To begin, a couple of definitions:
Revision: One particular state of the files in a project, positioned along one or more lines of history
Edition: One particular variation which has a purpose in being different from other variations
(Notice that I have avided using the word "version"; it's too ambiguous, and will only occur here, if at all, in talking about "version control systems".)
I believe, strongly, that using different Revisions (probably on different branches of a VCS) is not a good way to manage Editions. Personal, embarrassing experience suggests that when branches are created that are not meant ever to merge back together, changes on one branch can get forgotten, or included by mistake, when a change needs to be incorporated in multiple editions.
A far better method is to create a configurable master file, and to include it from a series of top-level files, one for each Edition that is required.
Here is an example with three Editions. It is a very simple exam paper which includes questions, answers, and notes, and uses Viktor Eijkhout's comment
package and Hendrik Mittby's todonotes
package. You may find other packages more useful for your particular case.
To keep it simple, I haven't used any exam- or Q&A-related packages, just Enrico Gregorio's kantlipsum
to pad it out a bit. Please bear in mind that this isn't meant to be an example of "Great Typography", just an illustration of general principles for making polymorphic editions.
The three editions are:
- The student edition: questions only
- The examiner edition: questions and guidelines for answers
- The supervisor edition: questions, guidelines for answers, and my
notes to discuss the development of the exam with my supervisor.
The example consists of five TeX files:
Student.tex:
\documentclass[disable]{memoir} % [disable] is passed to todonotes
\input{preamble}
\excludecomment{answers}
\input{master}
Examiner.tex:
\documentclass[disable]{memoir}
\input{preamble}
\includecomment{answers}
\input{master}
Supervisor.tex:
\documentclass{memoir}
\input{preamble}
\includecomment{answers}
\input{master}
preamble.tex:
\usepackage{kantlipsum}
\usepackage{comment}
\usepackage{todonotes}
\newcommand{\mynote}[1]{\todo[inline]{#1}}
master.tex:
\begin{document}
\section{Philosophy}
Compare and contrast Aristotle's view with that of Kant, expressed in the following quotation:
\begin{quote}
\kant[2]
\end{quote}
\mynote{Should that be Aristotle, or would Plato be more demanding?}
\begin{answers}
\textbf{Answer Notes:}
bear this in mind: \kant[2]
\end{answers}
\listoftodos
\end{document}
I hesitate to say this, but I think you're doing it wrong; but you're close to what is, I think, needed.
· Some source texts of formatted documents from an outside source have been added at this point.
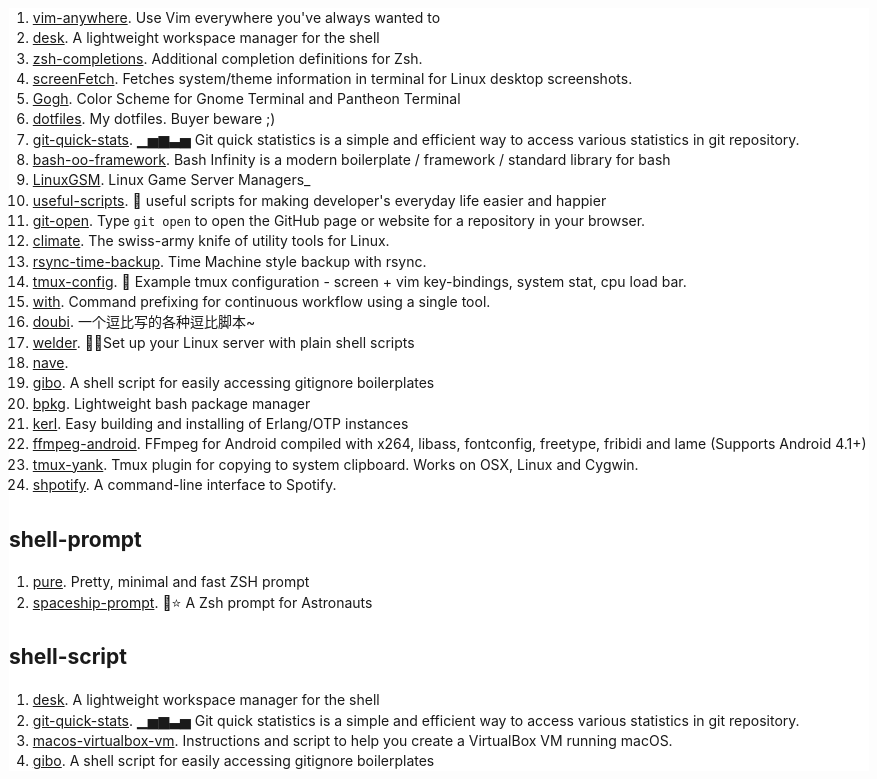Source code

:1. [vim-anywhere](https://github.com/cknadler/vim-anywhere). Use Vim everywhere you've always wanted to
1. [desk](https://github.com/jamesob/desk). A lightweight workspace manager for the shell
1. [zsh-completions](https://github.com/zsh-users/zsh-completions). Additional completion definitions for Zsh.
1. [screenFetch](https://github.com/KittyKatt/screenFetch). Fetches system/theme information in terminal for Linux desktop screenshots.
1. [Gogh](https://github.com/Mayccoll/Gogh). Color Scheme for Gnome Terminal and Pantheon Terminal
1. [dotfiles](https://github.com/jessfraz/dotfiles). My dotfiles. Buyer beware ;)
1. [git-quick-stats](https://github.com/arzzen/git-quick-stats). ▁▅▆▃▅ Git quick statistics is a simple and efficient way to access various statistics in git repository.
1. [bash-oo-framework](https://github.com/niieani/bash-oo-framework). Bash Infinity is a modern boilerplate / framework / standard library for bash
1. [LinuxGSM](https://github.com/GameServerManagers/LinuxGSM). Linux Game Server Managers_
1. [useful-scripts](https://github.com/oldratlee/useful-scripts). :snail: useful scripts for making developer's everyday life easier and happier
1. [git-open](https://github.com/paulirish/git-open). Type `git open` to open the GitHub page or website for a repository in your browser.
1. [climate](https://github.com/adtac/climate). The swiss-army knife of utility tools for Linux.
1. [rsync-time-backup](https://github.com/laurent22/rsync-time-backup). Time Machine style backup with rsync.
1. [tmux-config](https://github.com/tony/tmux-config). :green_book: Example tmux configuration - screen + vim key-bindings, system stat, cpu load bar.
1. [with](https://github.com/mchav/with). Command prefixing for continuous workflow using a single tool.
1. [doubi](https://github.com/ToyoDAdoubi/doubi). 一个逗比写的各种逗比脚本~
1. [welder](https://github.com/pch/welder). 👨‍🏭Set up your Linux server with plain shell scripts
1. [nave](https://github.com/isaacs/nave). 
1. [gibo](https://github.com/simonwhitaker/gibo). A shell script for easily accessing gitignore boilerplates
1. [bpkg](https://github.com/bpkg/bpkg). Lightweight bash package manager
1. [kerl](https://github.com/kerl/kerl). Easy building and installing of Erlang/OTP instances
1. [ffmpeg-android](https://github.com/WritingMinds/ffmpeg-android). FFmpeg for Android compiled with x264, libass, fontconfig, freetype, fribidi and lame (Supports Android 4.1+)
1. [tmux-yank](https://github.com/tmux-plugins/tmux-yank). Tmux plugin for copying to system clipboard. Works on OSX, Linux and Cygwin.
1. [shpotify](https://github.com/hnarayanan/shpotify). A command-line interface to Spotify.


## shell-prompt

1. [pure](https://github.com/sindresorhus/pure). Pretty, minimal and fast ZSH prompt
1. [spaceship-prompt](https://github.com/denysdovhan/spaceship-prompt). :rocket::star: A Zsh prompt for Astronauts


## shell-script

1. [desk](https://github.com/jamesob/desk). A lightweight workspace manager for the shell
1. [git-quick-stats](https://github.com/arzzen/git-quick-stats). ▁▅▆▃▅ Git quick statistics is a simple and efficient way to access various statistics in git repository.
1. [macos-virtualbox-vm](https://github.com/geerlingguy/macos-virtualbox-vm). Instructions and script to help you create a VirtualBox VM running macOS.
1. [gibo](https://github.com/simonwhitaker/gibo). A shell script for easily accessing gitignore boilerplates
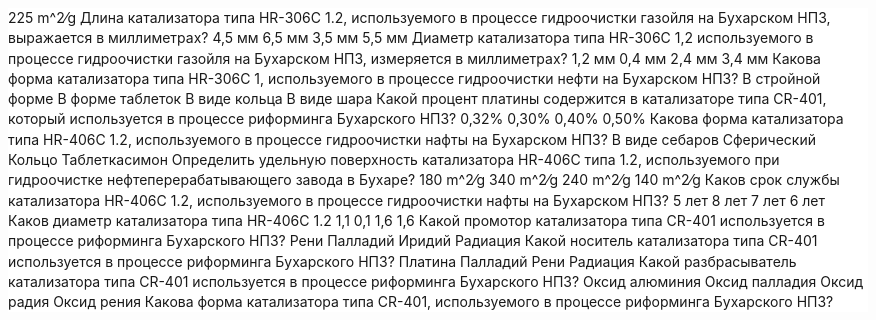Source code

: 225 m^2⁄g
Длина катализатора типа HR-306C 1.2, используемого в процессе гидроочистки газойля на Бухарском НПЗ, выражается в миллиметрах?
4,5 мм
6,5 мм
3,5 мм
5,5 мм
Диаметр катализатора типа HR-306C 1,2 используемого в процессе гидроочистки газойля на Бухарском НПЗ, измеряется в миллиметрах?
1,2 мм
0,4 мм
2,4 мм
3,4 мм
Какова форма катализатора типа HR-306C 1, используемого в процессе гидроочистки нефти на Бухарском НПЗ?
В стройной форме
В форме таблеток
В виде кольца
В виде шара
Какой процент платины содержится в катализаторе типа CR-401, который используется в процессе риформинга Бухарского НПЗ?
0,32%
0,30%
0,40%
0,50%
Какова форма катализатора типа HR-406C 1.2, используемого в процессе гидроочистки нафты на Бухарском НПЗ?
В виде себаров
Сферический
Кольцо
Таблеткасимон
Определить удельную поверхность катализатора HR-406C типа 1.2, используемого при гидроочистке нефтеперерабатывающего завода в Бухаре?
180 m^2⁄g
340 m^2⁄g
240 m^2⁄g
140 m^2⁄g
Каков срок службы катализатора HR-406C 1.2, используемого в процессе гидроочистки нафты на Бухарском НПЗ?
5 лет
8 лет
7 лет
6 лет
Каков диаметр катализатора типа HR-406C 1.2
1,1
0,1
1,6
1,6
Какой промотор катализатора типа CR-401 используется в процессе риформинга Бухарского НПЗ?
Рени
Палладий
Иридий
Радиация
Какой носитель катализатора типа CR-401 используется в процессе риформинга Бухарского НПЗ?
Платина
Палладий
Рени
Радиация
Какой разбрасыватель катализатора типа CR-401 используется в процессе риформинга Бухарского НПЗ?
Оксид алюминия
Оксид палладия
Оксид радия
Оксид рения
Какова форма катализатора типа CR-401, используемого в процессе риформинга Бухарского НПЗ?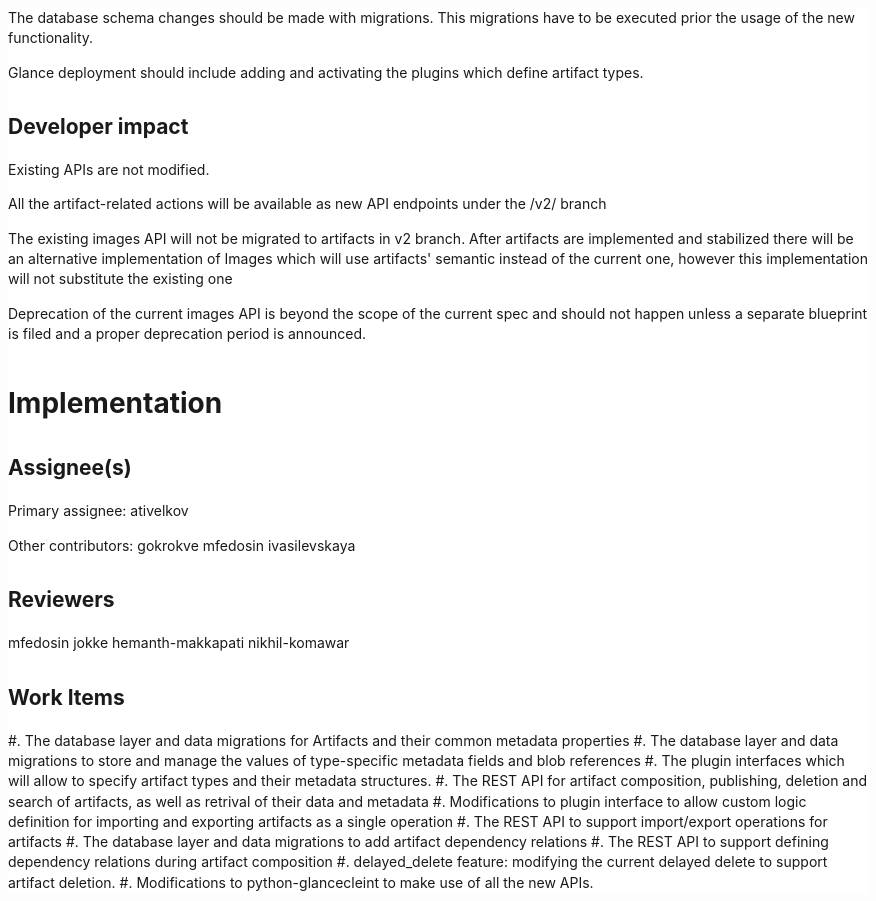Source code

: The database schema changes should be made with migrations. This migrations
have to be executed prior the usage of the new functionality.

Glance deployment should include adding and activating the plugins which define
artifact types.

Developer impact
----------------

Existing APIs are not modified.

All the artifact-related actions will be available as new API endpoints
under the /v2/ branch

The existing images API will not be migrated to artifacts in v2 branch.
After artifacts are implemented and stabilized there will be an alternative
implementation of Images which will use artifacts' semantic instead of the
current one, however this implementation will not substitute the existing one

Deprecation of the current images API is beyond the scope of the current spec
and should not happen unless a separate blueprint is filed and a proper
deprecation period is announced.


Implementation
==============

Assignee(s)
-----------

Primary assignee:
  ativelkov

Other contributors:
  gokrokve
  mfedosin
  ivasilevskaya


Reviewers
---------

mfedosin
jokke
hemanth-makkapati
nikhil-komawar


Work Items
----------

#. The database layer and data migrations for Artifacts and their common
   metadata properties
#. The database layer and data migrations to store and manage the values of
   type-specific metadata fields and blob references
#. The plugin interfaces which will allow to specify artifact types and
   their metadata structures.
#. The REST API for artifact composition, publishing, deletion and search of
   artifacts, as well as retrival of their data and metadata
#. Modifications to plugin interface to allow custom logic definition for
   importing and exporting artifacts as a single operation
#. The REST API to support import/export operations for artifacts
#. The database layer and data migrations to add artifact dependency relations
#. The REST API to support defining dependency relations during artifact
   composition
#. delayed_delete feature: modifying the current delayed delete to support
   artifact deletion.
#. Modifications to python-glancecleint to make use of all the new APIs.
The purpose of a branch is to separate an activity, not a structural component.
Thus, I would not have a branch for the "Introduction" file, but for the process "Develop the Introduction". This branch might include, for example, changes not only to Introduction.tex
but also to Preamble.tex
(\usepackage{todonotes}
, maybe) and to Master.tex
(\input{Introduction}
, maybe).
That said, I suspect this is only useful if you're working as part of a team -- one doing the intro, one doing chapters 1-3, one doing chapters 4-8, for example.
As a solitary author, the way I work is this (I use git
):
- To a first approximation, one repo per document
- A master branch which represents the life of the "public" document (also known as a "release" branch)
- If you really need it, a development branch where you accumulate other branches before release
- Ad-hoc branches for specific major items of work (eg "I'm moving from Komascript to Memoir")
- But normal day-to-day evolution (eg just plodding along adding paragraphs) I do on the master branch or, if I need one, the development branch.
- Frequent commits of bite-sized changes (eg It may be useful to separate the commits for the preamble separately
- Try to obey the maxim "Don't commit a broken version" (I try but I don't always succeed)
- Use tagging extensively to keep notes on what a given point in the graph means
Where I am building documents that go out to clients, I also do something strange:
- Commit everything when the document is ready (but not the direct PDF)
- After the commit, format the document anew and check it (this brings in my git commit reference for my dogfooded
gitinfo
)
- Rename the PDF output to, say, client.2013-03-19.pdf, and move it to a folder called "archive", also somewhere in the repo
- Stage and commit the date-specific PDF, and tag that commit appropriately.
This answer, I hope, may also be helpful: Automatic branching for versions and git
Best Answer
You should not use version control for generated files, period.
git
can store binary (non text) files, but it is quite bad at it. And asking for e.g. differences between binary files will just give gibberish, unless you go the extra mile to write a specialized "show differences in humanly understandable format". And without such, the whole point of having files under version control is moot. Or almost.I.e., my lecture notes in LaTeX are under
git
's control. If I want to see differences between versions, they are apparent in the sources, not in the PDFs.